L’un des premiers États à déconfiner, la Floride est soudainement devenue un point chaud d’éclosions de la COVID-19 qui frappe le sud des États-Unis.

«Lorsqu’on regarde les cas en hausse, je pense que le déconfinement s’est peut-être fait un peu vite», m’a indiqué l’instructeur des gardiens du Lightning de Tampa Bay Franz Bergevin-Jean, jeudi, à l’occasion d’une entrevue depuis son domicile de Tampa.    

Du côté du golfe du Mexique, la région de Tampa Bay a interdit la vente d’alcool dans les bars et plus de 400 000 masques ont été distribués en date de jeudi, puisque plusieurs comtés en obligent le port. 

«On gère ça assez bien, assure-t-il. On évite d’aller dans les restaurants et on porte le masque dans les lieux publics où la distanciation n’est pas possible.»

Mais un autre facteur social s’ajoute au nouveau coronavirus.
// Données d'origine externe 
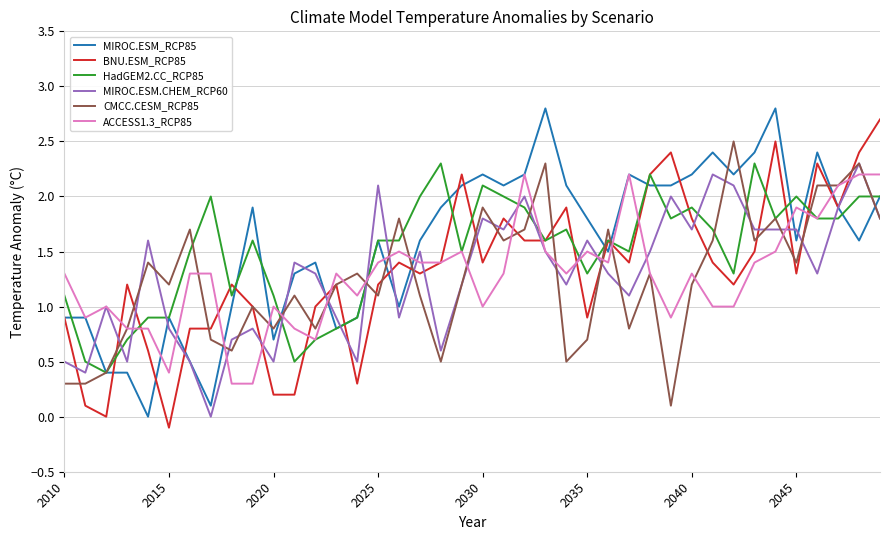

What is the highest value of the MIROC.ESM_RCP85 series?

2.8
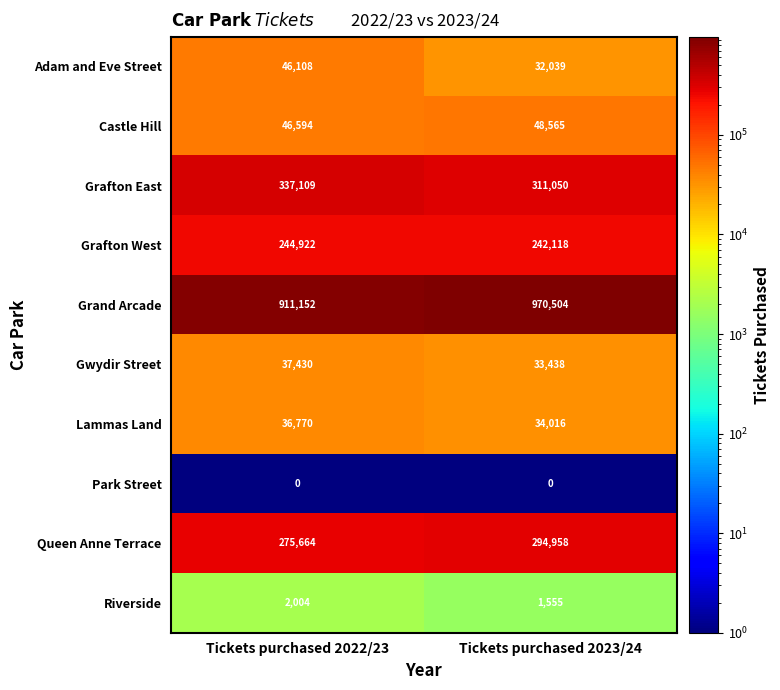

Reading left to right, transcribe all the data shown in this chart.

Adam and Eve Street: Tickets purchased 2022/23=46108	Tickets purchased 2023/24=32039
Castle Hill: Tickets purchased 2022/23=46594	Tickets purchased 2023/24=48565
Grafton East: Tickets purchased 2022/23=337109	Tickets purchased 2023/24=311050
Grafton West: Tickets purchased 2022/23=244922	Tickets purchased 2023/24=242118
Grand Arcade: Tickets purchased 2022/23=911152	Tickets purchased 2023/24=970504
Gwydir Street: Tickets purchased 2022/23=37430	Tickets purchased 2023/24=33438
Lammas Land: Tickets purchased 2022/23=36770	Tickets purchased 2023/24=34016
Park Street: Tickets purchased 2022/23=0	Tickets purchased 2023/24=0
Queen Anne Terrace: Tickets purchased 2022/23=275664	Tickets purchased 2023/24=294958
Riverside: Tickets purchased 2022/23=2004	Tickets purchased 2023/24=1555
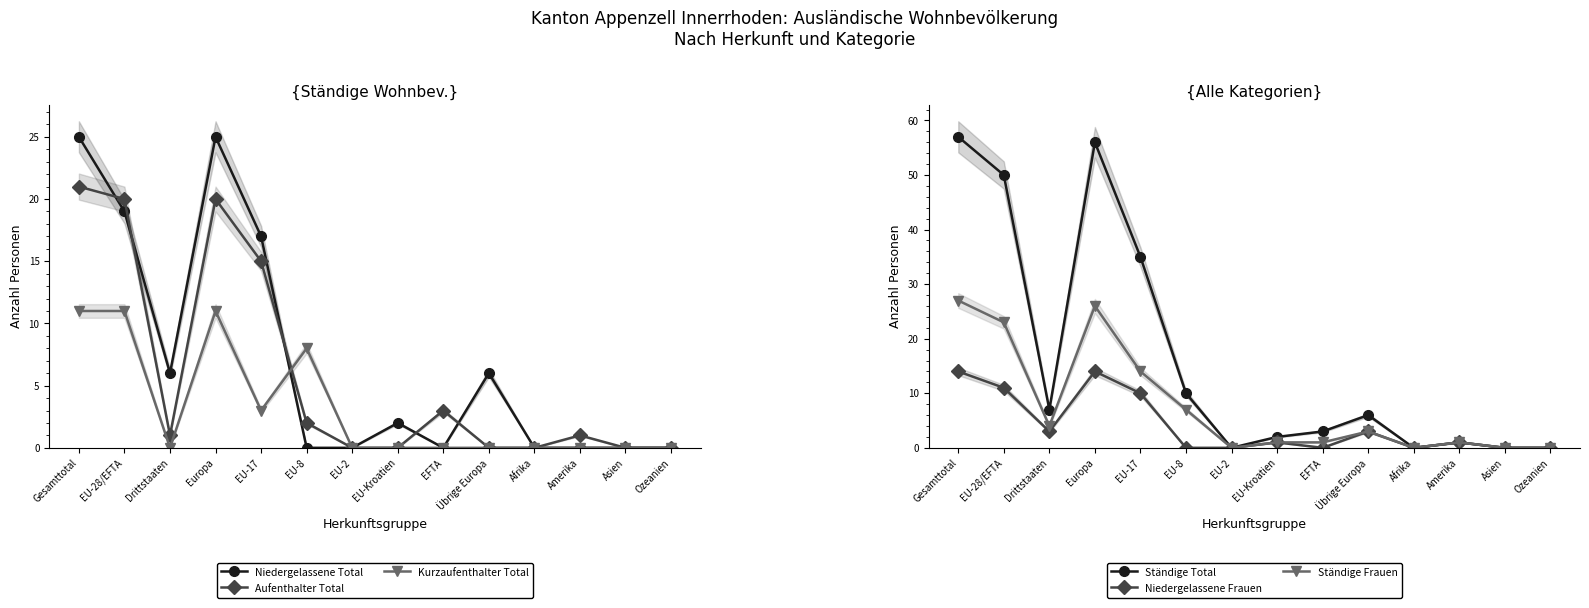

What is the spread (max minus min) of values at Übrige Europa?

6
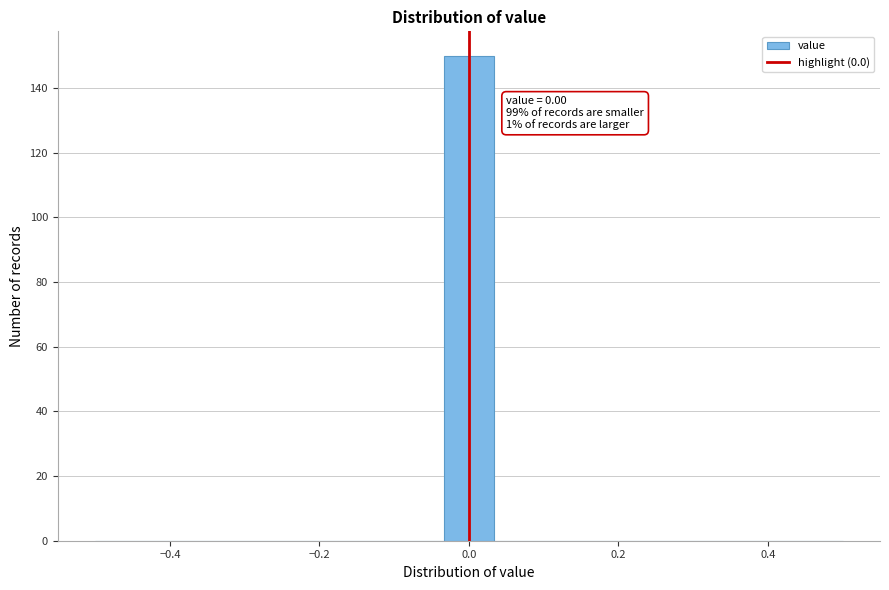

Around what value on the x-axis is the tallest bar? Give the approximate position of its centre, as read against the axis.

0.00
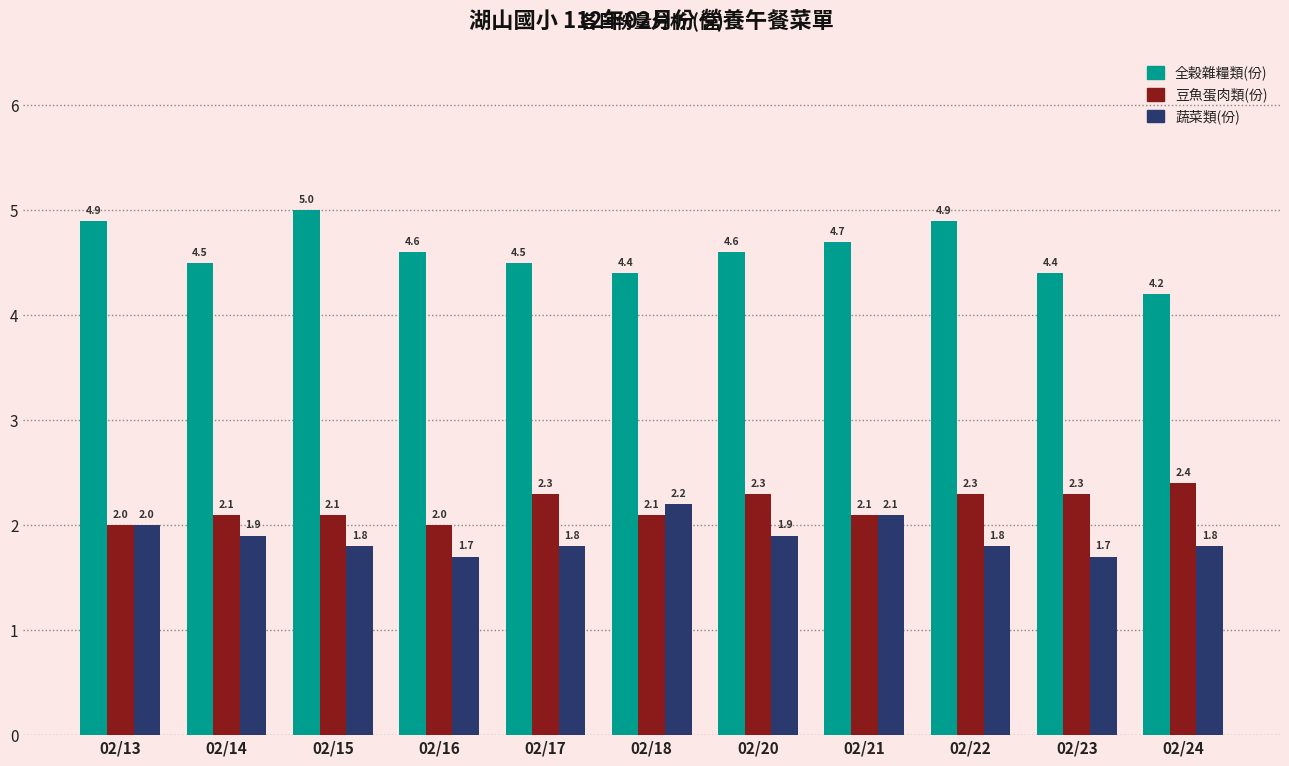

Reading right to left, what are all the values shown in this chart?

全穀雜糧類(份): 4.2	4.4	4.9	4.7	4.6	4.4	4.5	4.6	5.0	4.5	4.9
豆魚蛋肉類(份): 2.4	2.3	2.3	2.1	2.3	2.1	2.3	2.0	2.1	2.1	2.0
蔬菜類(份): 1.8	1.7	1.8	2.1	1.9	2.2	1.8	1.7	1.8	1.9	2.0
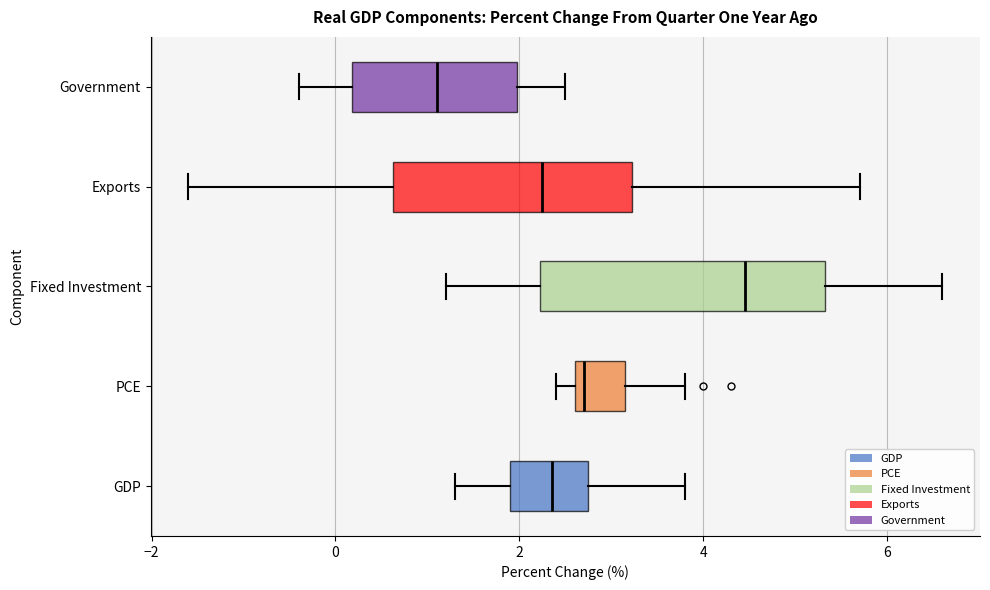

Reading bottom to top, read every box against the x-axis: the position of its median line, the range the box covers, and the ends of its whiskers. The values are not printed on the chart, so give them approximately, as read against the axis.

GDP: median 2.4, box 2.0 to 2.8, whiskers 1.4 to 3.8
PCE: median 2.8, box 2.6 to 3.2, whiskers 2.4 to 3.8
Fixed Investment: median 4.4, box 2.2 to 5.4, whiskers 1.2 to 6.6
Exports: median 2.2, box 0.6 to 3.2, whiskers -1.6 to 5.8
Government: median 1.2, box 0.2 to 2.0, whiskers -0.4 to 2.6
«On ajoute ça au mouvement de protestations (pour dénoncer le racisme) qu’il y a eu, donc beaucoup de monde dans les rues qui ne s’est possiblement pas protégé comme il aurait dû.»

Pour la diversité   

Parlons de diversité. Bergevin-Jean a grandi à Mont-Royal, une ville liée à l’agglomération de Montréal. Si un mouvement s’installe plus que jamais dans la LNH, voire le monde d’entier, pour promouvoir la diversité, l’expert des gardiens de but s’est vu inculquer cette culture à un très jeune âge.

«J’ai été chanceux de grandir dans un environnement multiculturel. Des Anglais, des Français, des Haïtiens, des Italiens, des Grecs, des Vietnamiens. J’ai été exposé très jeune à une multitude de cultures et coutumes. 

«J’ai eu toutes sortes d’amis. Pour moi, ça fait partie de la vie au Québec d’aller souper chez tes amis italiens et de voir leur humour ou leurs mets. La semaine d’après, t’es dans une famille vietnamienne et tu manges des mets vietnamiens puis tu vois leurs coutumes.»   

N’eut été de cet éducation, Frantz ne verrait pas le hockey de la même manière.

«Pour moi, ç’a été très important. Je suis une personne inclusive et je vais toujours faire un pas pour essayer quelqu’un dans mon groupe d’amis.

«Comme dans une équipe de hockey.»

Le Lightning reprend (encore) l’entraînement   

Après avoir été contraint à fermer son complexe d’entraînement quelque jours, en juin, l’organisation du Lightning permet à ses joueurs de le réintégrer depuis deux semaines. Bergevin-Jean avoue que la situation est extraordinaire dans ce contexte pandémique.

«Ce n’est pas une préparation normale, dit-il. Tout le personnel, nous étions sur un appel (mercredi) et quelqu’un a dit que c’est comme si on revenait de l’été. Ça fait trois mois que nous sommes arrêtés. 

«C’est comme si on revenait au mois de septembre.»   

Aux dires de Bergevin-Jean , les joueurs sont motivés. Ils se serviront du tournoi à la ronde pour optimiser leur préparation en vue des éliminatoires de la Coupe Stanley.

«Les gars sont optimistes. Ils travaillent fort sur la glace et s’entraînent fort en gymnase.

«J’ai vu les gars et j’ai confiance que la transition se fera rapidement.»